Required action: The line with "FIGURE 5 | (A)" marks the start; write out that line and all following lines through the end of the listing, exactly.

Source material:
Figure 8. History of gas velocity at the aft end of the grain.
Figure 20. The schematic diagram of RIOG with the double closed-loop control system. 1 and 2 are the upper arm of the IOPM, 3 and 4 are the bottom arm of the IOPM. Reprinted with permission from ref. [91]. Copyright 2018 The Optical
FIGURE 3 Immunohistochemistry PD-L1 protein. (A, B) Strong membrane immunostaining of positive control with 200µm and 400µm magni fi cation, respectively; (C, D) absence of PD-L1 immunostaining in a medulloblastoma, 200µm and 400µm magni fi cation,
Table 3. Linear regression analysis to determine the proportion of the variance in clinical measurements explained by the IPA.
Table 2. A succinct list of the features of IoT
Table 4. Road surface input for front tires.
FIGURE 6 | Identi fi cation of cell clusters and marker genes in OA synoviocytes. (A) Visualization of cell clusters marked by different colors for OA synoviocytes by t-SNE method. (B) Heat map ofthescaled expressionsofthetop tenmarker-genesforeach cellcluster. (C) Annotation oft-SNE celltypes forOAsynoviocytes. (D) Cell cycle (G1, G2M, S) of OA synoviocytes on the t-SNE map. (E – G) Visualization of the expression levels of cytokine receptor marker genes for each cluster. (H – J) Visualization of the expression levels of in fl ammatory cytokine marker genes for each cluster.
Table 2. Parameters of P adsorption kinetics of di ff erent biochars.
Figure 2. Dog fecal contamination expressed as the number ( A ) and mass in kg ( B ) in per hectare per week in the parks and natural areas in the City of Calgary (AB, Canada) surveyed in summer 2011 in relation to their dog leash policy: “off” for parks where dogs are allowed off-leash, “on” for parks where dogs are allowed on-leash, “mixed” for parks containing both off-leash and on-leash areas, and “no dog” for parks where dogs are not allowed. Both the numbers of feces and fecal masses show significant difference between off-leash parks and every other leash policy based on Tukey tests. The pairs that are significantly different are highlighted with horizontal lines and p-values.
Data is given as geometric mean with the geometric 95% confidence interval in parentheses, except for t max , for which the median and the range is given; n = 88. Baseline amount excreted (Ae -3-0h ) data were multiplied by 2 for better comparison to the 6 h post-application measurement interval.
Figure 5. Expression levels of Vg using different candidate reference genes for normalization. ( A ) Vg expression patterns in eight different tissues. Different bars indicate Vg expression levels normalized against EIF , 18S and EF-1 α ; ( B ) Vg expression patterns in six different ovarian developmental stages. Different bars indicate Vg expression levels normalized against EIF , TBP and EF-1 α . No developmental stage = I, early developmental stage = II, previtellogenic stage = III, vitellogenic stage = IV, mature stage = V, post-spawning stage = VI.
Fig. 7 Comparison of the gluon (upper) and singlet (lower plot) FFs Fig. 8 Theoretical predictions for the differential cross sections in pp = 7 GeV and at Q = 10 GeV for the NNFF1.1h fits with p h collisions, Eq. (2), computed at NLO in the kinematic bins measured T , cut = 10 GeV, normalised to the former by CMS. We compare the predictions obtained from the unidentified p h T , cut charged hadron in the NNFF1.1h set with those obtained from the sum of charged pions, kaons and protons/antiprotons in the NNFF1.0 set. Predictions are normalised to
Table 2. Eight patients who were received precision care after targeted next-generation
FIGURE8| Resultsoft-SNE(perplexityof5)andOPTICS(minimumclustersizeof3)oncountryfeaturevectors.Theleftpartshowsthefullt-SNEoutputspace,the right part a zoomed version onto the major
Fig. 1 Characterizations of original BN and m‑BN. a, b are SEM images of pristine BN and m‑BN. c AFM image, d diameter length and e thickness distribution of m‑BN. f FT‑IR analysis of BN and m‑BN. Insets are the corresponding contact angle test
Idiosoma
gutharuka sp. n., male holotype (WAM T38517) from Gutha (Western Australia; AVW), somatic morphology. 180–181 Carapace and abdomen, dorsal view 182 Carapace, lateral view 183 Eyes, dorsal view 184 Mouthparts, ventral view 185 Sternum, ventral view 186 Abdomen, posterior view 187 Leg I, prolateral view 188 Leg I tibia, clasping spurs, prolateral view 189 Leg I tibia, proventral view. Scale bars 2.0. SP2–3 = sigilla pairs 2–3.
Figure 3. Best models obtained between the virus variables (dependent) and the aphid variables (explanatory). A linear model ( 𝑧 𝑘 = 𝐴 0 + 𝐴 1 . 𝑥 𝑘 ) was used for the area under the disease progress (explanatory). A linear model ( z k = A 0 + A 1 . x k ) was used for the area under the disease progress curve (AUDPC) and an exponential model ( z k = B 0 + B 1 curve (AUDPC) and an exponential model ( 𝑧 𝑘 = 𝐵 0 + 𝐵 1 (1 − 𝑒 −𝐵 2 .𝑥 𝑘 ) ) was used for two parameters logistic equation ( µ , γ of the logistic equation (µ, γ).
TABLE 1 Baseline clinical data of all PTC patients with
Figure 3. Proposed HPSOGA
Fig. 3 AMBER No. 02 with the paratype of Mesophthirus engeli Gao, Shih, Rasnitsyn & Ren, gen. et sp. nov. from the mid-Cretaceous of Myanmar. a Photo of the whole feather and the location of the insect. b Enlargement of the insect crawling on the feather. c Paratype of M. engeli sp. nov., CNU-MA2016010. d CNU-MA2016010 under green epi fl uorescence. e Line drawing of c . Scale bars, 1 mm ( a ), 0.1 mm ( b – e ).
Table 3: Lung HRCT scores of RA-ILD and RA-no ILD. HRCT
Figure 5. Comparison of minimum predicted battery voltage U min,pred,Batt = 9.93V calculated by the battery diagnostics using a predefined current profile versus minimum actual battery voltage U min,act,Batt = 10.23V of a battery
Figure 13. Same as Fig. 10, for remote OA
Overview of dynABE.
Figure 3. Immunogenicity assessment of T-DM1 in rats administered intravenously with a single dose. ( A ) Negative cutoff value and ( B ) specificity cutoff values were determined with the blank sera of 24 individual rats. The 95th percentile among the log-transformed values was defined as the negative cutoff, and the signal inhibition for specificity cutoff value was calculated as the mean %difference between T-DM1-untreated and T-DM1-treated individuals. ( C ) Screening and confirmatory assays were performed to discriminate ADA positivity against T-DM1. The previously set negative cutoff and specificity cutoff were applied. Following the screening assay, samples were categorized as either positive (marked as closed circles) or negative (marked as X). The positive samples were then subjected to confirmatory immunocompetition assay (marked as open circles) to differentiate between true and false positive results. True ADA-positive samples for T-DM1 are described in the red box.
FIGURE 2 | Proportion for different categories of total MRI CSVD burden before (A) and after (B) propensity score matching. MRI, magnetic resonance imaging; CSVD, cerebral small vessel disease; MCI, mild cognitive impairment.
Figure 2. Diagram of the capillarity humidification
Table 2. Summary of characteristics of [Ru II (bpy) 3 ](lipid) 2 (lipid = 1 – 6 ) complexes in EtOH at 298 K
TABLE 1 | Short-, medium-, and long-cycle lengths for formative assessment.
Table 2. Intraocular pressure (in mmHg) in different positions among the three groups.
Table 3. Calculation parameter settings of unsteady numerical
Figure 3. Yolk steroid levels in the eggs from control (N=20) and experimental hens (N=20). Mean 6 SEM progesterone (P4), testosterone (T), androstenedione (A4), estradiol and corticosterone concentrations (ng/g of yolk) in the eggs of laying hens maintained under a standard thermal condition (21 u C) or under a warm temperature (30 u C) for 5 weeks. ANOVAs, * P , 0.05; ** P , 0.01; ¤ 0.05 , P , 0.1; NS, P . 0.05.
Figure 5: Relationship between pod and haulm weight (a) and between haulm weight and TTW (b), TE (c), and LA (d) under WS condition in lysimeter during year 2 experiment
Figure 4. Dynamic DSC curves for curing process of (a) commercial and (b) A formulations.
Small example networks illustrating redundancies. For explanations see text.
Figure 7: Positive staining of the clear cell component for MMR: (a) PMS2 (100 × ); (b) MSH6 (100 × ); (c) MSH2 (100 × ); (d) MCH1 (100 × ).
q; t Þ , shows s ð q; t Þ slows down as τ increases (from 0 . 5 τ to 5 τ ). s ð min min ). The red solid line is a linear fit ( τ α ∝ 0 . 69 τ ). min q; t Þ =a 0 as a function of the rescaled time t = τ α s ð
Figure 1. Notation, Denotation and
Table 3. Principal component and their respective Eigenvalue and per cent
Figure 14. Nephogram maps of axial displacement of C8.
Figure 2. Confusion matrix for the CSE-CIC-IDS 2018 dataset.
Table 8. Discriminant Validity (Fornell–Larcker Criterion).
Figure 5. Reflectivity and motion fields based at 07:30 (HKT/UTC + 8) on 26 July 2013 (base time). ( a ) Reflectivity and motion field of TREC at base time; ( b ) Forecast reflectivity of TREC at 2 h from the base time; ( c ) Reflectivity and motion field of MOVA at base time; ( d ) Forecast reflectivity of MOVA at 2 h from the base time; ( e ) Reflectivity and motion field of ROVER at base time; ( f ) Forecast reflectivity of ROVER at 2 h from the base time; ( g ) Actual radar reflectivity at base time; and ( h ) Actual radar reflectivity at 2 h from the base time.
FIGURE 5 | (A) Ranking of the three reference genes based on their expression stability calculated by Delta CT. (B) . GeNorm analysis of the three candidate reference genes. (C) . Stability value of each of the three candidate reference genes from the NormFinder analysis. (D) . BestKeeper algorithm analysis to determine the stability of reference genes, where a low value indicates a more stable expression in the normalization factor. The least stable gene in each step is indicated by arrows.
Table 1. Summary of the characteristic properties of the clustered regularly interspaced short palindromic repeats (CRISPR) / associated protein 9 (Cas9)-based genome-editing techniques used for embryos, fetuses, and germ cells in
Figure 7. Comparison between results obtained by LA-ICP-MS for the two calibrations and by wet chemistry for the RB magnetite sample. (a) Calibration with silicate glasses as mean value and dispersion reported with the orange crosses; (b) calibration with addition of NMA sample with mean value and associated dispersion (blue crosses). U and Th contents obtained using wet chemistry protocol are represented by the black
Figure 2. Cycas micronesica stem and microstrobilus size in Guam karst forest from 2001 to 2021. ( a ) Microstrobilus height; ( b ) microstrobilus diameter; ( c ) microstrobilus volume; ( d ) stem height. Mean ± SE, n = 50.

Exercise response:
FIGURE 5 | (A) Ranking of the three reference genes based on their expression stability calculated by Delta CT. (B) . GeNorm analysis of the three candidate reference genes. (C) . Stability value of each of the three candidate reference genes from the NormFinder analysis. (D) . BestKeeper algorithm analysis to determine the stability of reference genes, where a low value indicates a more stable expression in the normalization factor. The least stable gene in each step is indicated by arrows.
Table 1. Summary of the characteristic properties of the clustered regularly interspaced short palindromic repeats (CRISPR) / associated protein 9 (Cas9)-based genome-editing techniques used for embryos, fetuses, and germ cells in
Figure 7. Comparison between results obtained by LA-ICP-MS for the two calibrations and by wet chemistry for the RB magnetite sample. (a) Calibration with silicate glasses as mean value and dispersion reported with the orange crosses; (b) calibration with addition of NMA sample with mean value and associated dispersion (blue crosses). U and Th contents obtained using wet chemistry protocol are represented by the black
Figure 2. Cycas micronesica stem and microstrobilus size in Guam karst forest from 2001 to 2021. ( a ) Microstrobilus height; ( b ) microstrobilus diameter; ( c ) microstrobilus volume; ( d ) stem height. Mean ± SE, n = 50.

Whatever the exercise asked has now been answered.